[INSTRUCTIONS FOR THE TASK] Find the lines below holding the word "ванну" and copy each of them.

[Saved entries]
------------------------------------------------------------

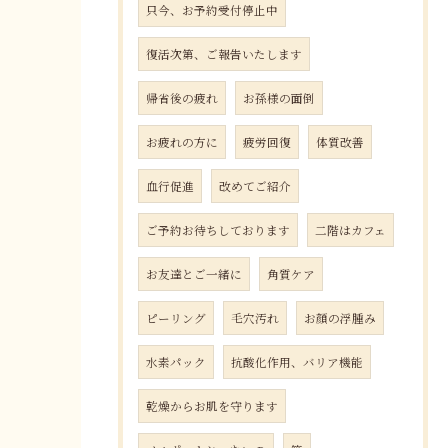
只今、お予約受付停止中
復活次第、ご報告いたします
帰省後の疲れ
お孫様の面倒
お疲れの方に
疲労回復
体質改善
血行促進
改めてご紹介
ご予約お待ちしております
二階はカフェ
お友達とご一緒に
角質ケア
ピーリング
毛穴汚れ
お顔の浮腫み
水素パック
抗酸化作用、バリア機能
乾燥からお肌を守ります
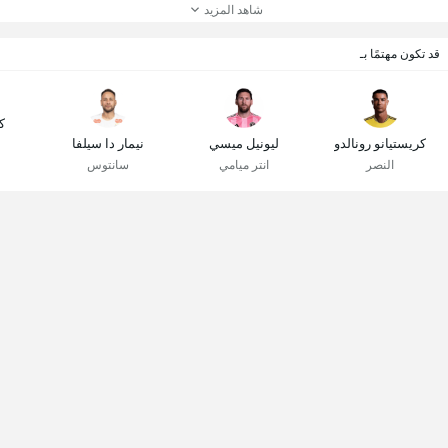
شاهد المزيد
قد تكون مهتمًا بـ
ك
كريستيانو رونالدو
ليونيل ميسي
نيمار دا سيلفا
النصر
انتر ميامي
سانتوس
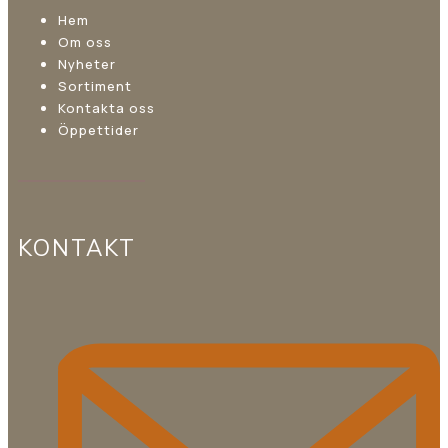
Hem
Om oss
Nyheter
Sortiment
Kontakta oss
Öppettider
KONTAKT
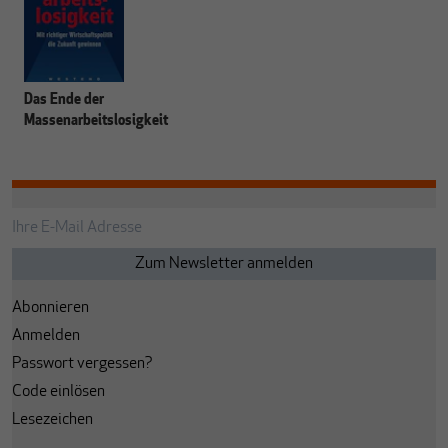
Das Ende der
Massenarbeitslosigkeit
Abonnieren
Anmelden
Passwort vergessen?
Code einlösen
Lesezeichen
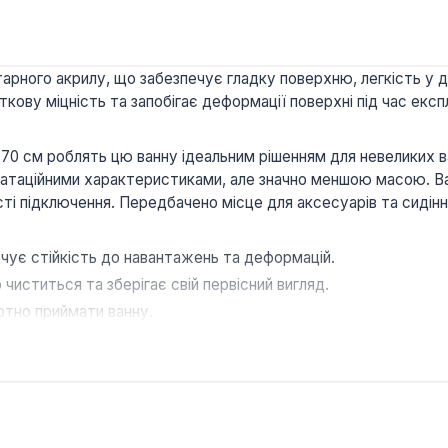
ітарного акрилу, що забезпечує гладку поверхню, легкість у 
ву міцність та запобігає деформації поверхні під час експл
0 см роблять цю ванну ідеальним рішенням для невеликих ва
уатаційними характеристиками, але значно меншою масою. Ванн
ті підключення. Передбачено місце для аксесуарів та сидінн
чує стійкість до навантажень та деформацій.
 чиститься та зберігає свій первісний вигляд.
ртно приймати ванну.
ля аксесуарів та можливість встановлення підголівника для 
им вибором для тих, хто шукає надійне та функціональне ріше
інтегрується в будь-який інтер'єр.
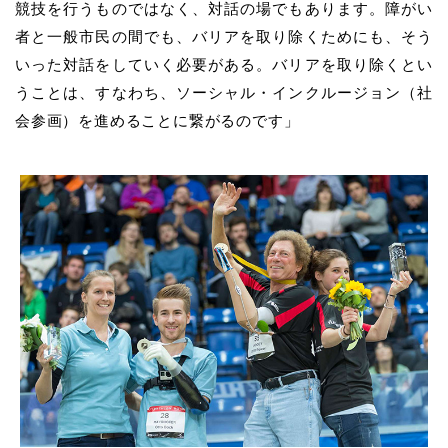
競技を行うものではなく、対話の場でもあります。障がい
者と一般市民の間でも、バリアを取り除くためにも、そう
いった対話をしていく必要がある。バリアを取り除くとい
うことは、すなわち、ソーシャル・インクルージョン（社
会参画）を進めることに繋がるのです」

------------------------------------------------------------

[WORKED SOLUTION]
0 см роблять цю ванну ідеальним рішенням для невеликих ва
ртно приймати ванну.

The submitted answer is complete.